The cephalometric analysis did not show changes in the skeletal relationships and did show maintenance of the incisors’ inclinations (Figures 6(b) and 6(c) and Table 1). The panoramic radiograph showed no significant root resorption (Figure 6(a)). The transverse dimension was changed slightly after treatment, where the intermolar width was slightly changed from 37.0 mm (Figure 1(d)) to 41.0 mm (Figure 5(d)).

After 37 months, follow-up photographs showed a stable occlusion, with maintenance of the overjet and overbite, as well as the molar and canine relationships, except for a slight rotation of the mandibular left central incisor. The patient stopped using the retainer one year after debonding (Figure 7).

3. Discussion

This clinical report demonstrates an approach to restoring severely worn maxillary anterior teeth with minimum dental preparation and adhesively bonded facial and palatal composite resins.

Tooth wear on malocclusion subjects should not be considered pathological but rather the consequence of different interocclusal arrangements [5]. In this case report, the patient was Class I malocclusion and showed good general health, except for a stressful lifestyle, clenching during the daytime, and a habit of applying too much force when brushing his teeth.

Successful dentoalveolar maxillary expansion with a mini-expandex-type palatal expander, associated with vertical elastics, was achieved, enabling restoration of the abraded teeth.
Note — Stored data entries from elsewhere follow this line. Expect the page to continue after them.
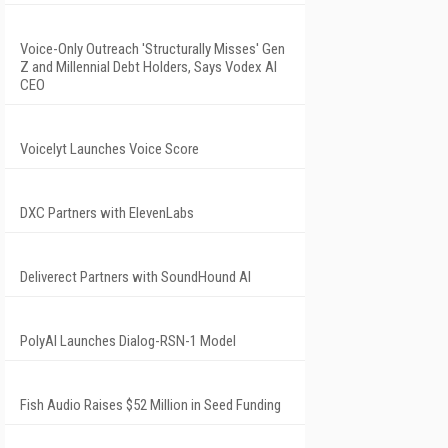
Voice-Only Outreach 'Structurally Misses' Gen
Z and Millennial Debt Holders, Says Vodex AI
CEO
Voicelyt Launches Voice Score
DXC Partners with ElevenLabs
Deliverect Partners with SoundHound AI
PolyAI Launches Dialog-RSN-1 Model
Fish Audio Raises $52 Million in Seed Funding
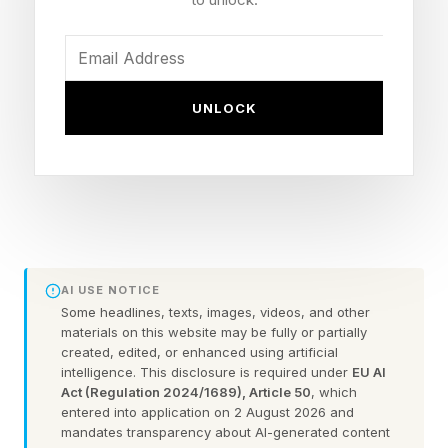
Many are now questioning Gunn’s ability to lead
this DC universe into the future as its grand
architect, and to some degree, understandably
UNLOCK
so. But the current state of WB and DC is likely
to be harmed more by booting Gunn out (his
contract is reportedly up in the next year or two)
and replacing him.
Starting over, again, would be a nightmare.
AI USE NOTICE
Either you have to do a third universe reboot in
Some headlines, texts, images, videos, and other
materials on this website may be fully or partially
the last five years, or you have to have
created, edited, or enhanced using artificial
someone else working within the first few years
intelligence. This disclosure is required under
EU AI
Act (Regulation 2024/1689), Article 50
, which
of Gunn’s setup, which I imagine could be a sort
entered into application on 2 August 2026 and
of Disney New Star Wars Trilogy situation of
mandates transparency about AI-generated content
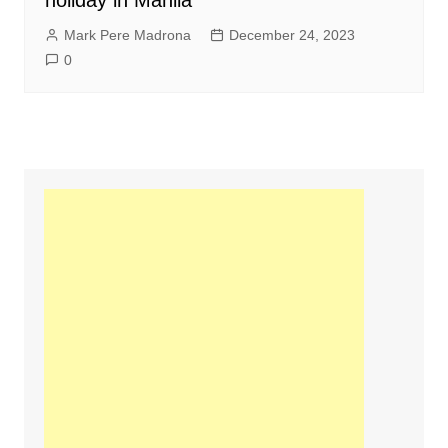
holiday in Manila
Mark Pere Madrona
December 24, 2023
0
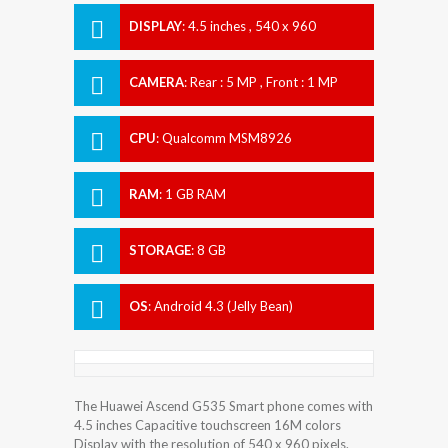
DISPLAY
:
4.5 inches , 540 x 960
Resolution
CAMERA
:
Rear : 5 MP , Front : 1 MP
CPU
:
Qualcomm MSM8926
Snapdragon 400
RAM
:
1 GB RAM
STORAGE
:
8 GB
OS
:
Android 4.3 (Jelly Bean)
The Huawei Ascend G535 Smart phone comes with
4.5 inches Capacitive touchscreen 16M colors
Display with the resolution of 540 x 960 pixels.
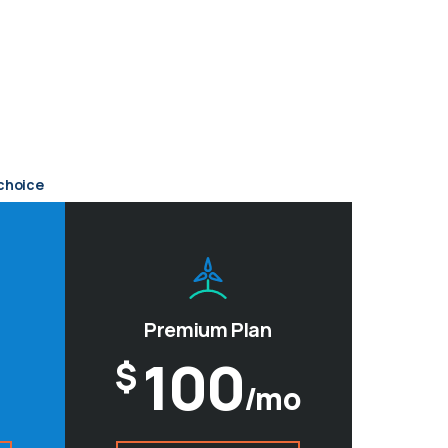
choice
Premium Plan
100
$
/mo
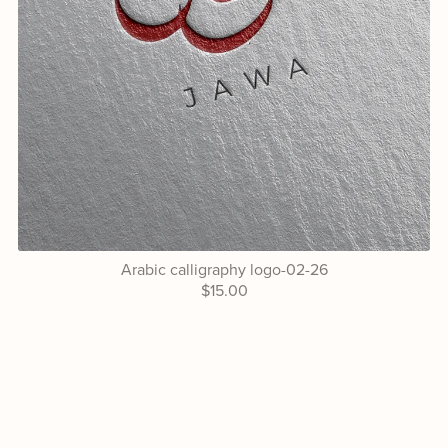
Arabic calligraphy logo-02-26
$15.00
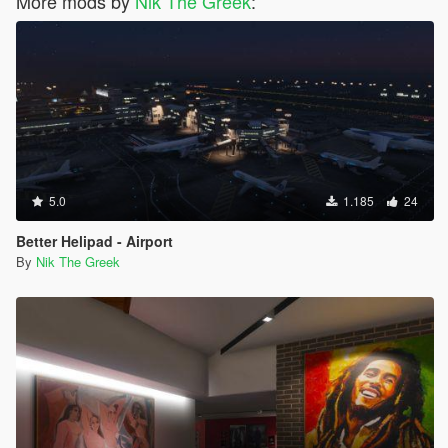
More mods by
Nik The Greek
:
5.0
1.185
24
Better Helipad - Airport
By
Nik The Greek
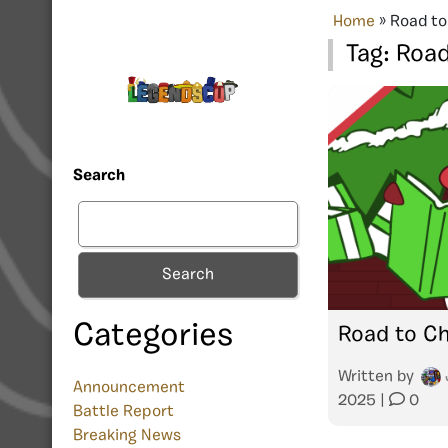
Home
»
Road to
Tag:
Road
Search
Search
Categories
Road to Ch
Written by
Announcement
2025
|
0
Battle Report
Breaking News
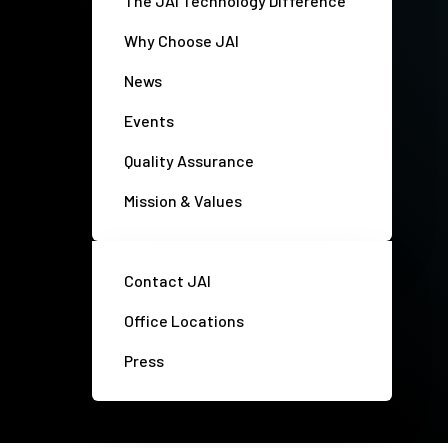
The JAI Technology Difference
Why Choose JAI
News
Events
Quality Assurance
Mission & Values
Contact JAI
Office Locations
Press
Privacy policy
Disclaimer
The restorative management of the worn dentition involved working with a conformative treatment, involving restoration of the affected teeth without changing the occlusal vertical dimension and conforming to the intercuspal occlusal relationship that the patient presented [6].

Tooth wear can be described as the loss of hard dental tissue, resulting from physical or chemical attack; it is an all-embracing term, used to describe the combined processes of abrasion, erosion, and attrition [7].

Our patient presented with a strong brachyfacial pattern, and the tooth wear was evident on the crossbite side and into the palatal surface of the maxillary canines and incisors. This differs from the results of Kiliaridis et al., who found no significant differences in the sagittal relationships between persons with advanced wear and normal standards [8].

A comprehensive treatment plan was established, with coherent objectives and a clear understanding of the patient’s expectations, including an assessment of the patient’s ability to adapt to the treatment at the beginning, and involving a multidisciplinary approach to achieve and maintain a successful outcome.

4. Conclusion

After 37 months, follow-up photographs showed a stable occlusion, with maintenance of the overjet, overbite, restorations, and the molar and canine relationships

Conflicts of Interest

The authors declare that they have no conflicts of interest.